I believe that a funeral takes place not just to honour, and show respect to the dead, but it is a ritual whereby the family of the departed comes together to renew itself, as well as saying a formal farewell to the departed member. It gives us closure. Not being able to say farewell; not being able to show your respect and honour to the departed can cause problems later in life, particularly if you were close while they were alive.

In 1969 my German grandmother, whom I loved more than my mother, was due to return to Germany after having attended my wedding. She was to fly from Heathrow, for her a first flight. She was also frail and so I resolved to travel to Heathrow to say goodbye. At this time I was a young officer in the Queen’s Regiment stationed in Warminster. On the day of her departure, my heavily pregnant wife and I had a minor conflict for she did not want me to go. We lived in a small, cold, damp cottage in the darkest of Wiltshire with no neighbours for miles and no bus service. My wife was not feeling too bright and would be alone in the middle of nowhere for most of the day. Now I have certain sympathy for her feelings, at the time I had none. So I was late in leaving. My car was a 1957 Morris traveller. I wish I still had it, but even then the engine was not reliable. There were no motorways then and so it was a long and slow journey and to my utter shame I ran out of petrol, on the only bit of dual carriage way on the whole route, some 20 miles from Heathrow. I never made it in time and I never saw her again for she died the following year. Nor was I able to attend her funeral. I never ran out of petrol again, but nor have I ever forgotten or forgiven myself.

The funeral I attended on Tuesday of my ex-mother in law was a nice service and did credit to her life as did those who attended. We were close, she and I, while I was married to her eldest daughter. I never thought twice about calling her “mum” from the beginning of our relationship for she showed me great kindness at the outset. My divorcing her daughter broke this relationship for many years. I was pleased that some years ago I was able to renew the relationship and she forgave me the crime of divorcing her daughter. We met as often as I was able to travel to the UK and she knew and liked my present partner Hanna.

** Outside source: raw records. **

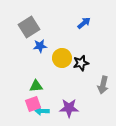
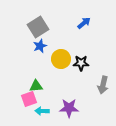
gray square: moved 9 px right
blue star: rotated 16 degrees counterclockwise
yellow circle: moved 1 px left, 1 px down
black star: rotated 14 degrees clockwise
pink square: moved 4 px left, 5 px up
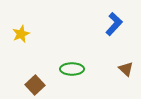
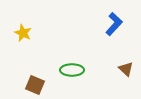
yellow star: moved 2 px right, 1 px up; rotated 24 degrees counterclockwise
green ellipse: moved 1 px down
brown square: rotated 24 degrees counterclockwise
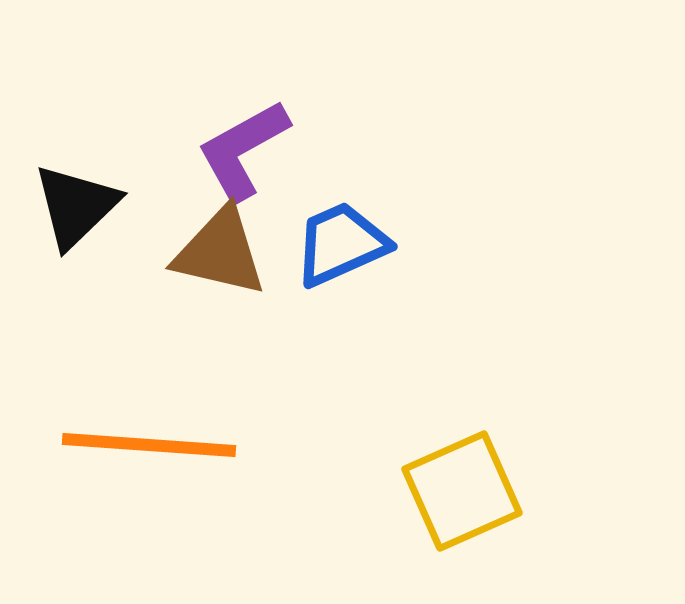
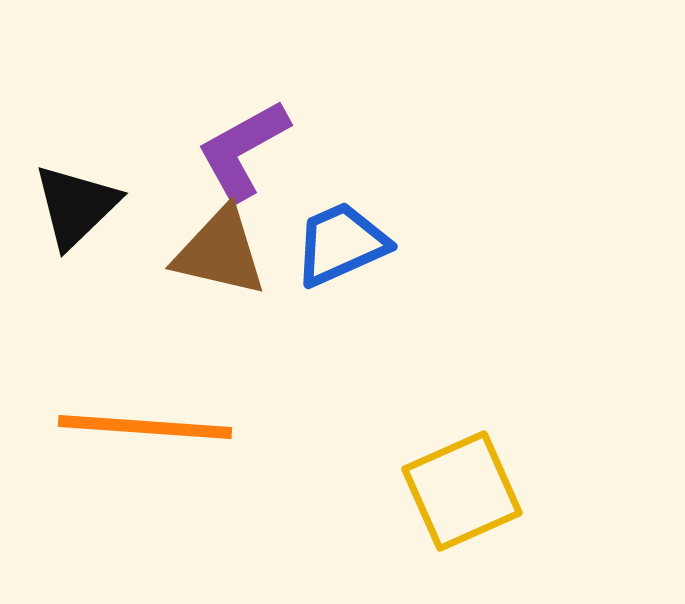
orange line: moved 4 px left, 18 px up
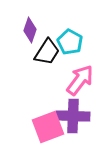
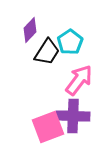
purple diamond: rotated 25 degrees clockwise
cyan pentagon: rotated 10 degrees clockwise
pink arrow: moved 1 px left
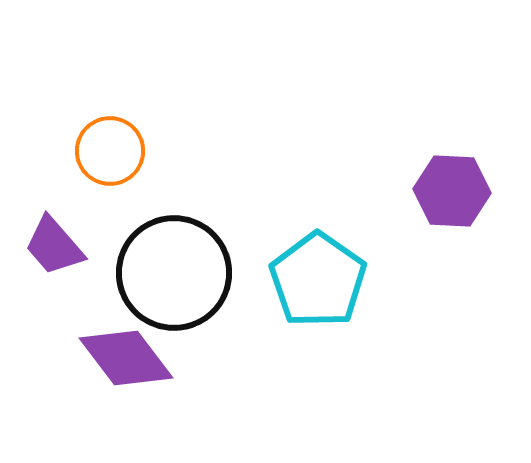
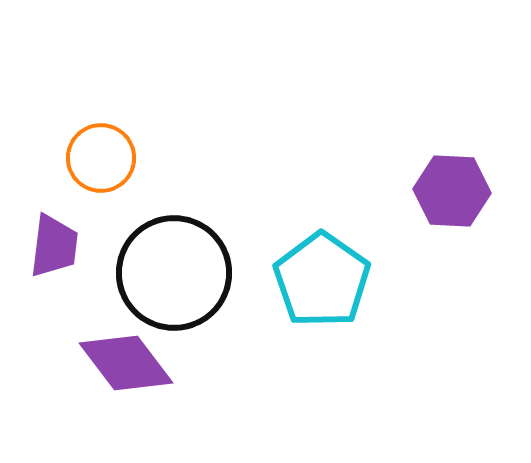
orange circle: moved 9 px left, 7 px down
purple trapezoid: rotated 132 degrees counterclockwise
cyan pentagon: moved 4 px right
purple diamond: moved 5 px down
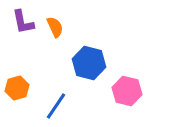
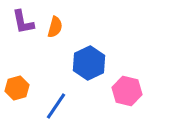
orange semicircle: rotated 40 degrees clockwise
blue hexagon: rotated 20 degrees clockwise
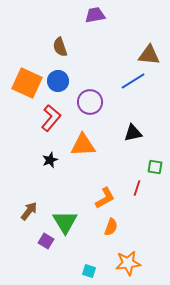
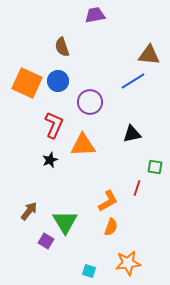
brown semicircle: moved 2 px right
red L-shape: moved 3 px right, 7 px down; rotated 16 degrees counterclockwise
black triangle: moved 1 px left, 1 px down
orange L-shape: moved 3 px right, 3 px down
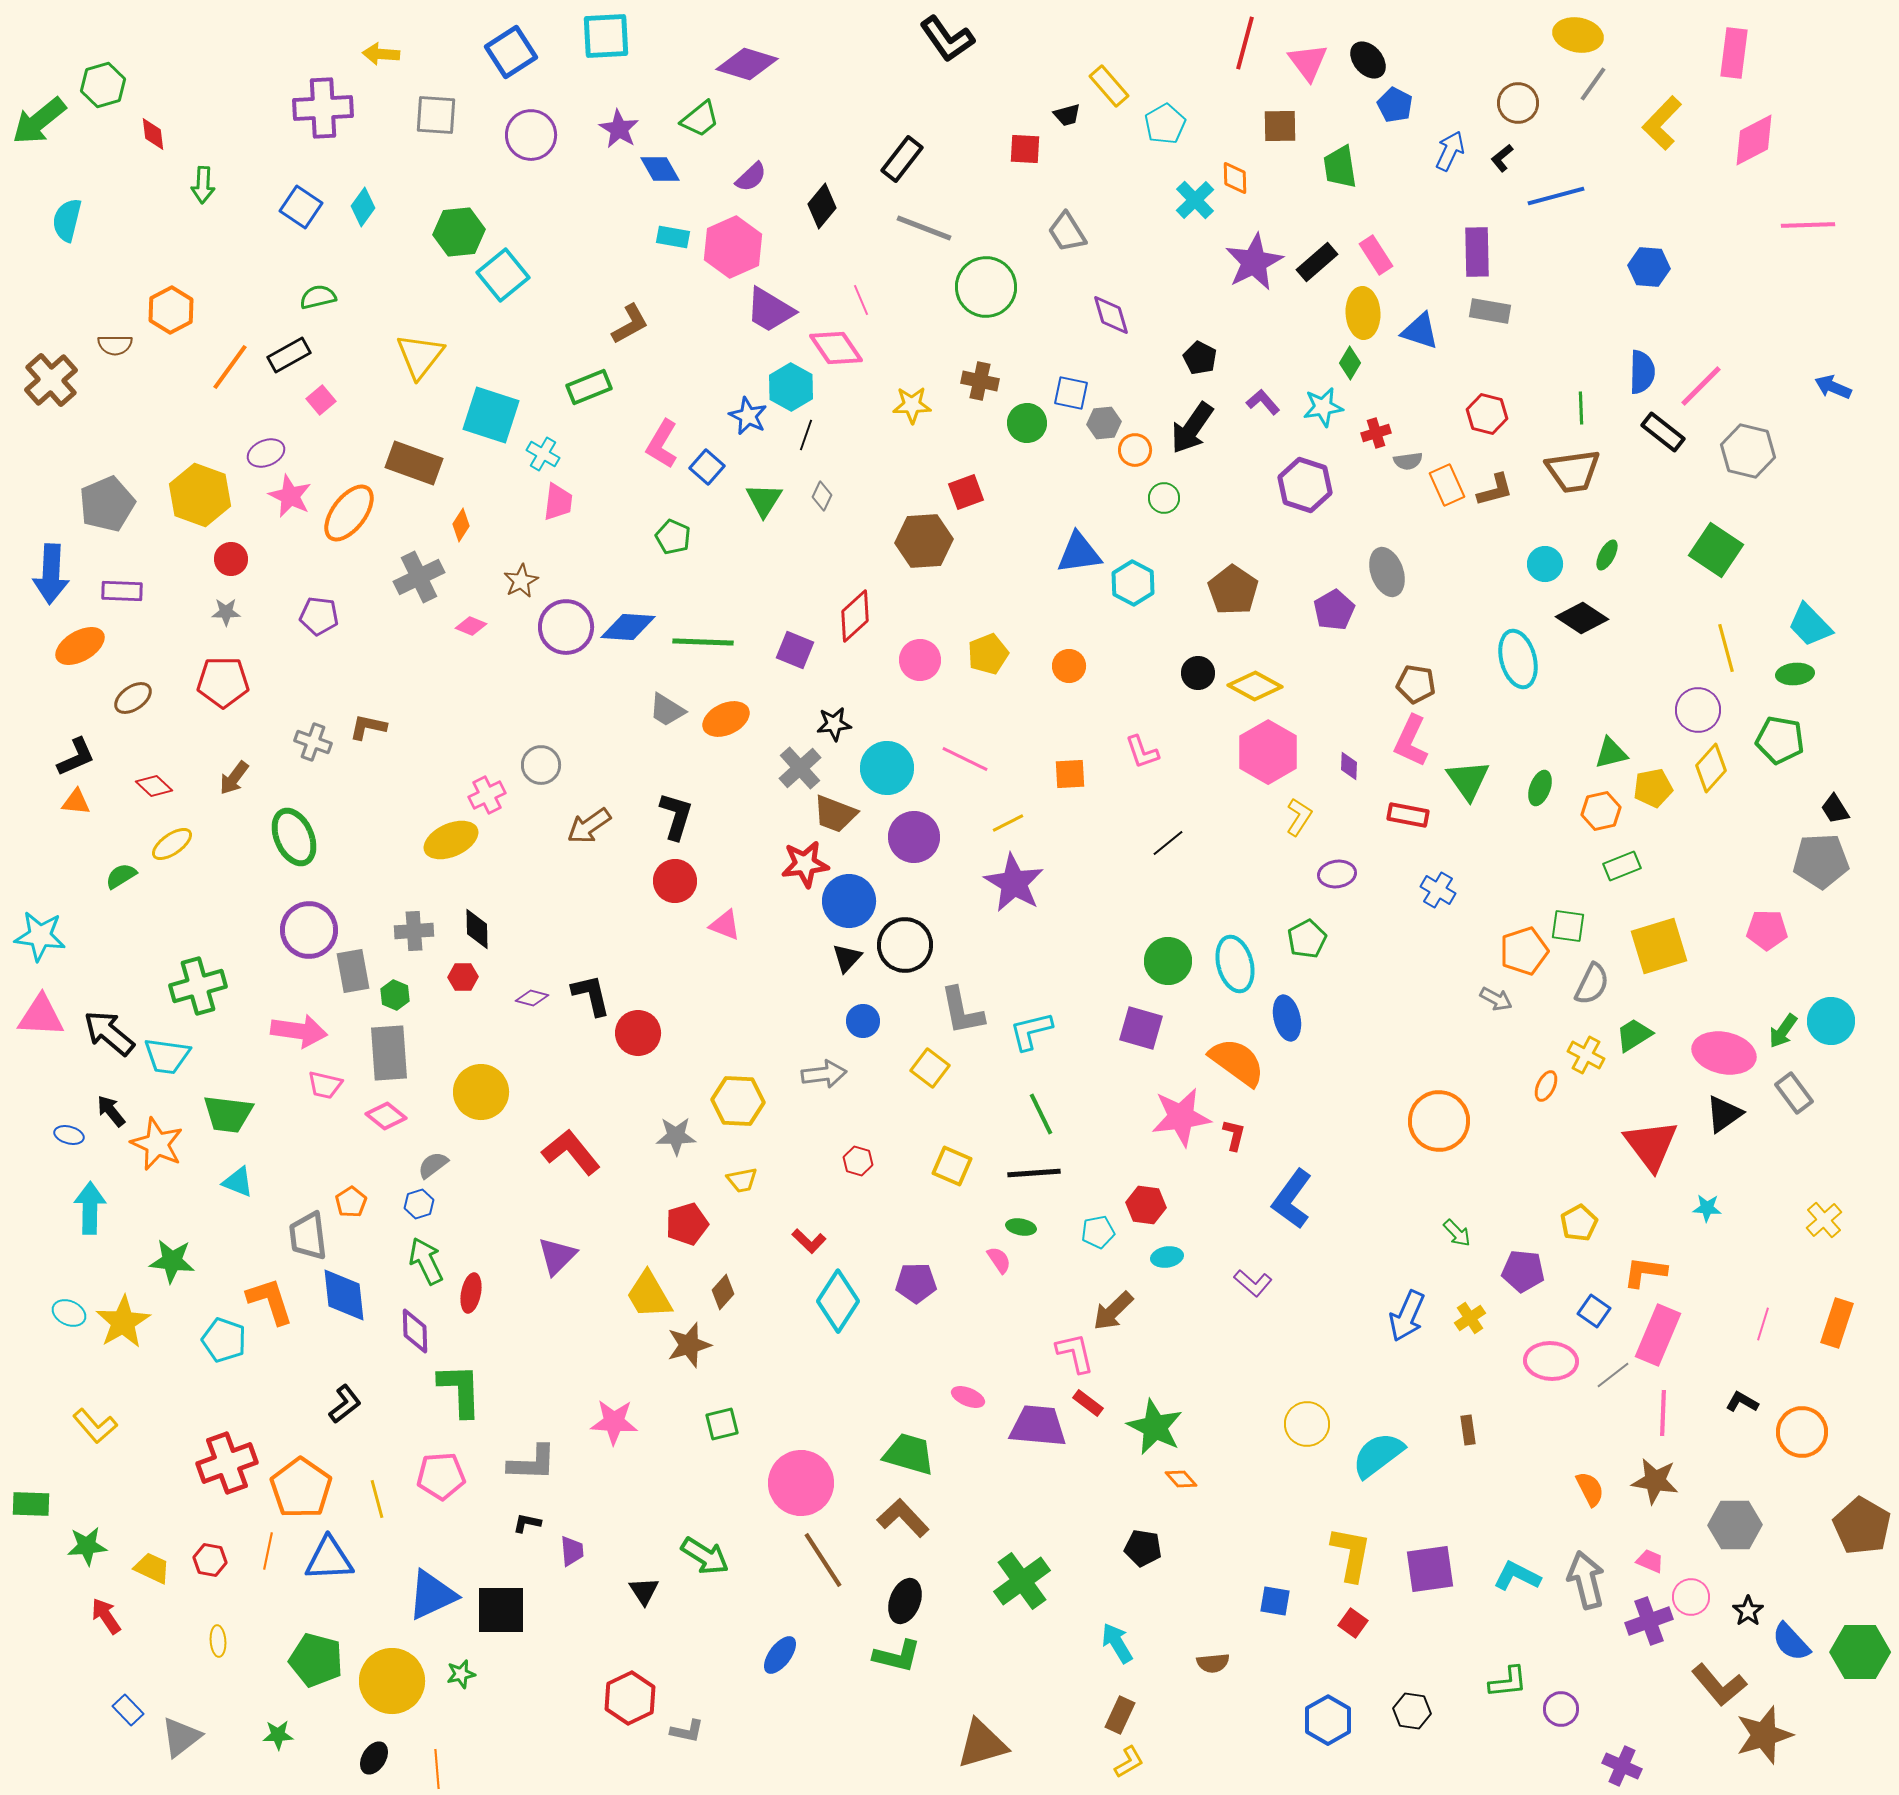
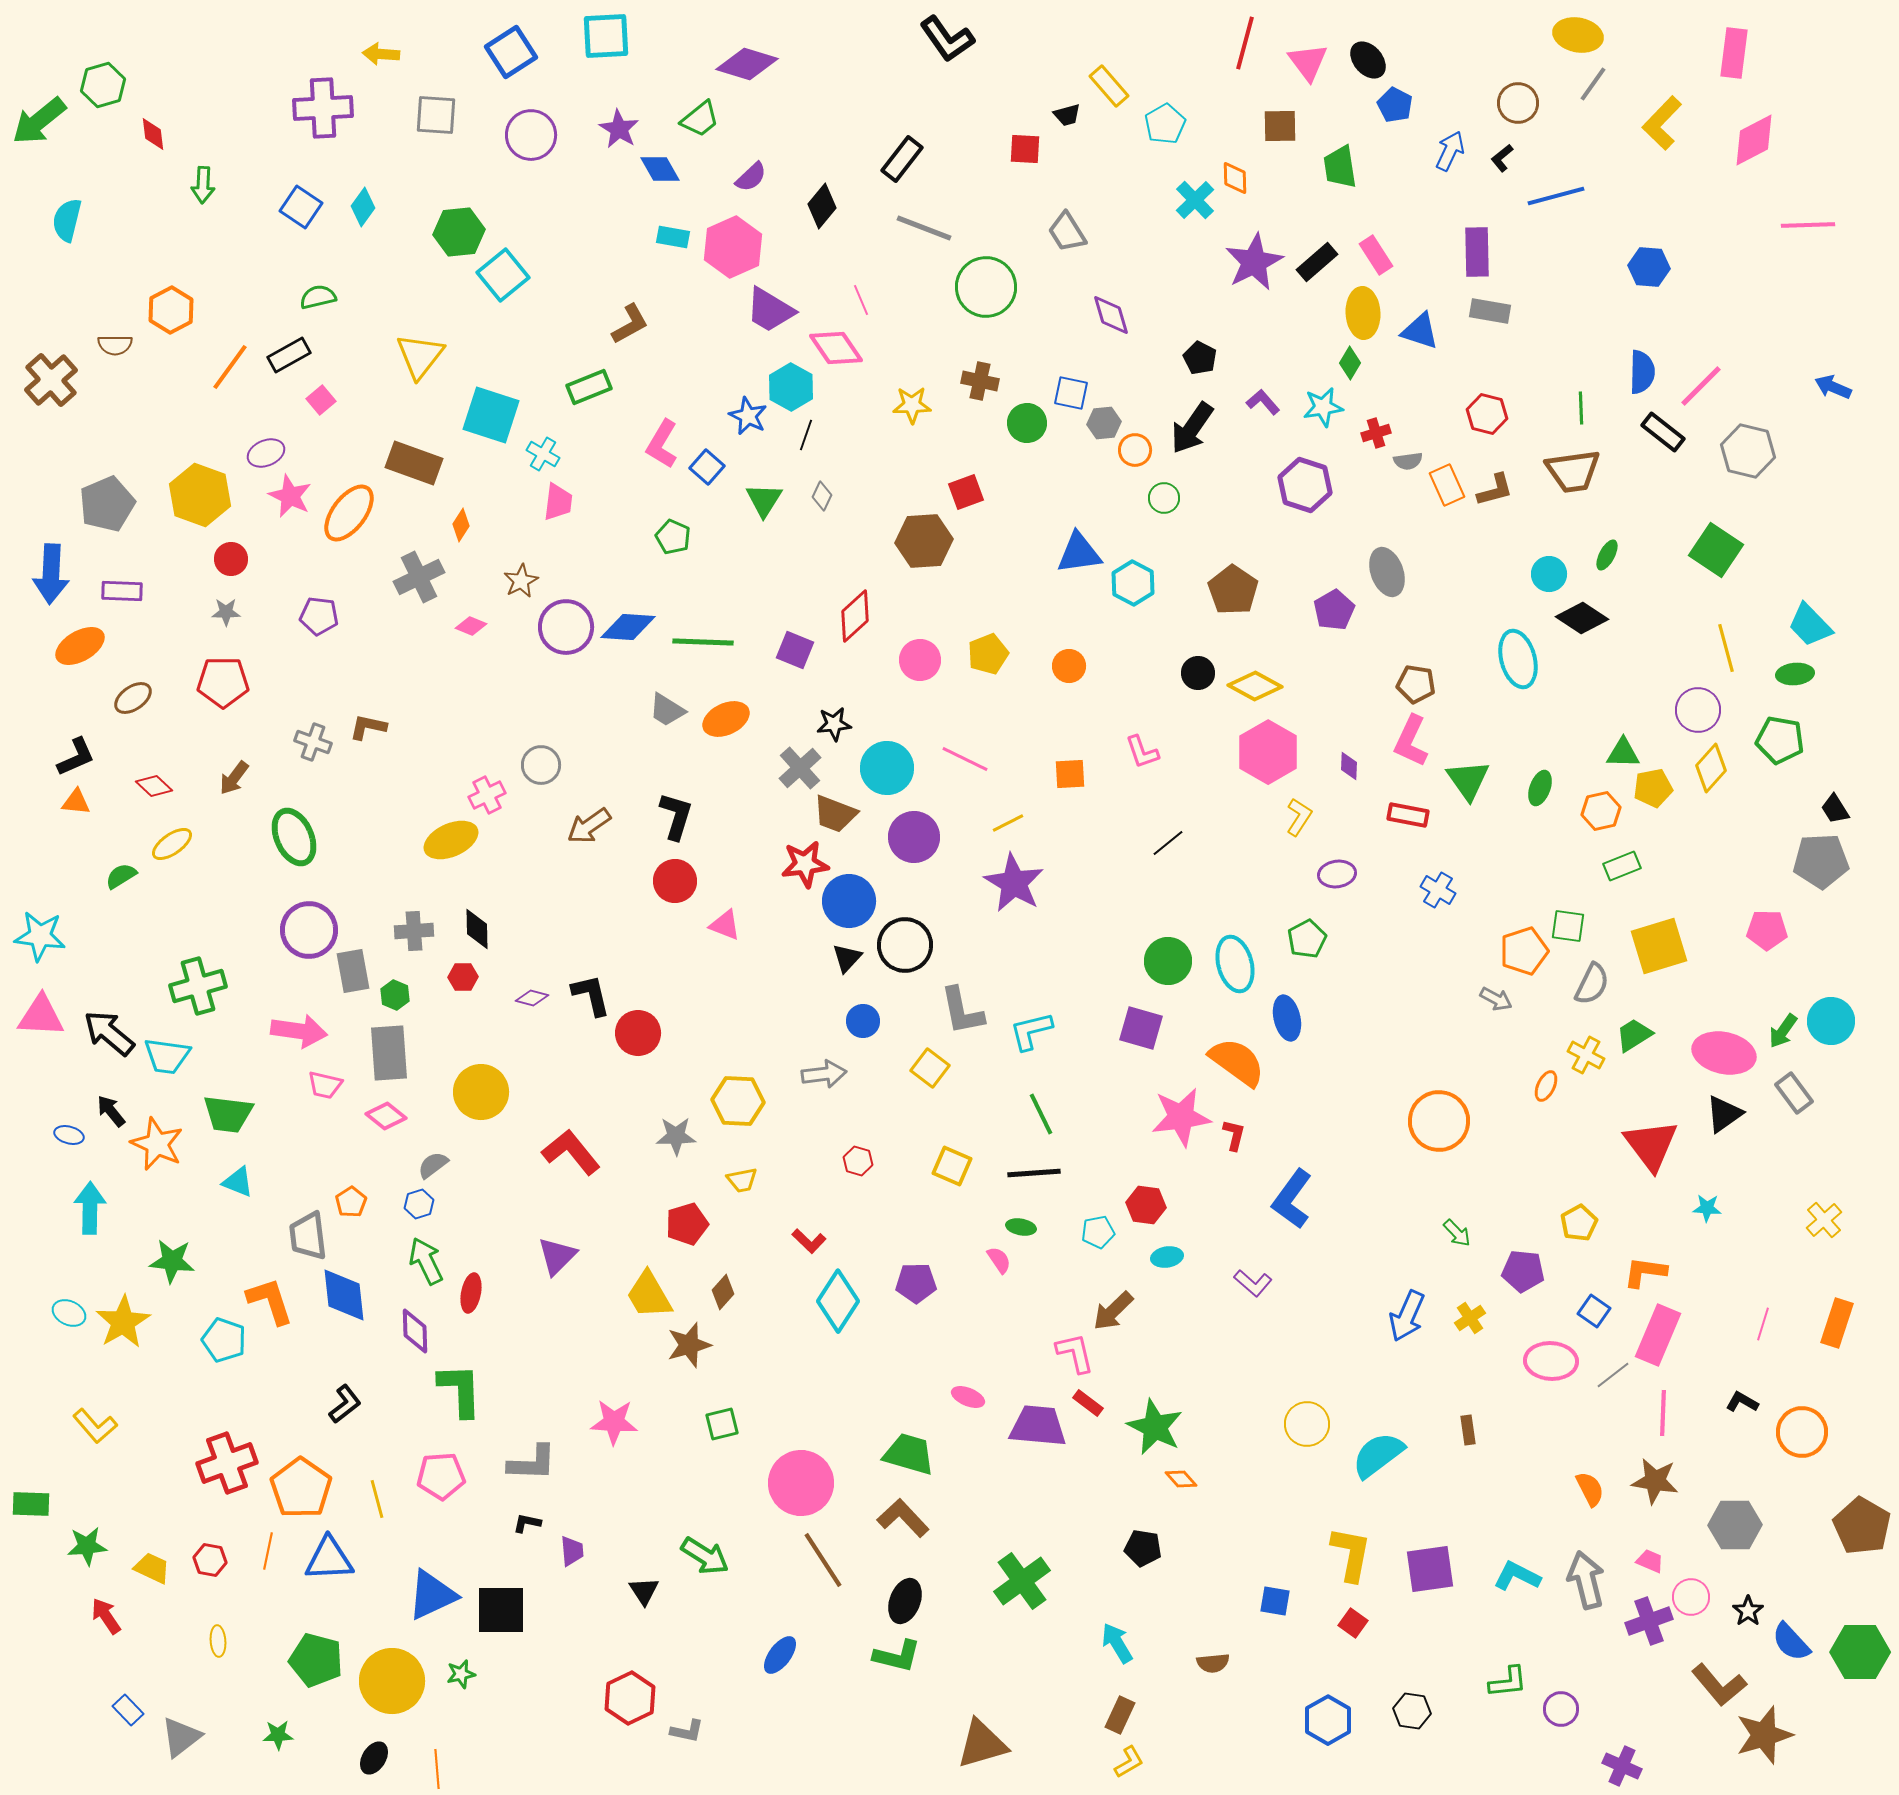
cyan circle at (1545, 564): moved 4 px right, 10 px down
green triangle at (1611, 753): moved 12 px right; rotated 15 degrees clockwise
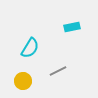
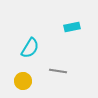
gray line: rotated 36 degrees clockwise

I rang her the week before she died and was still calling her “mum”. She understood me and we had tremendous respect for each other.

While in England I journeyed down “memory lane”. Saw the house where my mother in law had lived and remembered the many good times we shared in it as a family. I saw how the house had changed, grown to accommodate the new family now living there. “Good memories,” as my father would say. I then travelled to the last house my parents and I lived in and saw how it had deteriorated, it was not well looked after and seemed to reflect the sad memories I had of living there as a teenager. A more complete contrast to that other house in Broomleaf Road which looked prosperous and cared for, there could not have been!


So when attending funerals one is inundated with good and bad memories. Losing a loved one is emotion enough for me; I can do without the bad memories. At least none of these apply to Rita Milman, my mother in law. May she rest in peace.

2 January 2011

New Year starts hard.

Well the new year started really hard. A neighbour and life long friend of Hanna's died suddenly this morning (1 Jan), a pen friend of Hanna's of almost 60 years has written to say he has terminal cancer and on Monday (3 Jan) I travel to the UK to attend the funeral of my ex-mother-in-law.
Rita Milman was the best mother-in-law a chap can have. I wish that when I got divorced I had not lost contact with my in-laws as they were always very good to me. I am truely grateful that I was able to re-establish a good relationship to my mother-in-law a few years before she died.
Life can only get better....I hope.

1 January 2011

Happy New Year

I did not get to bed until 0620hrs. Had a great night with some of the family. We let off the ubiquitous fire works as did the rest of the street. I have no idea how little Christopher Thomas slept through it all . There after we played a German type of Trival pursuit untill the wee hours of the morning.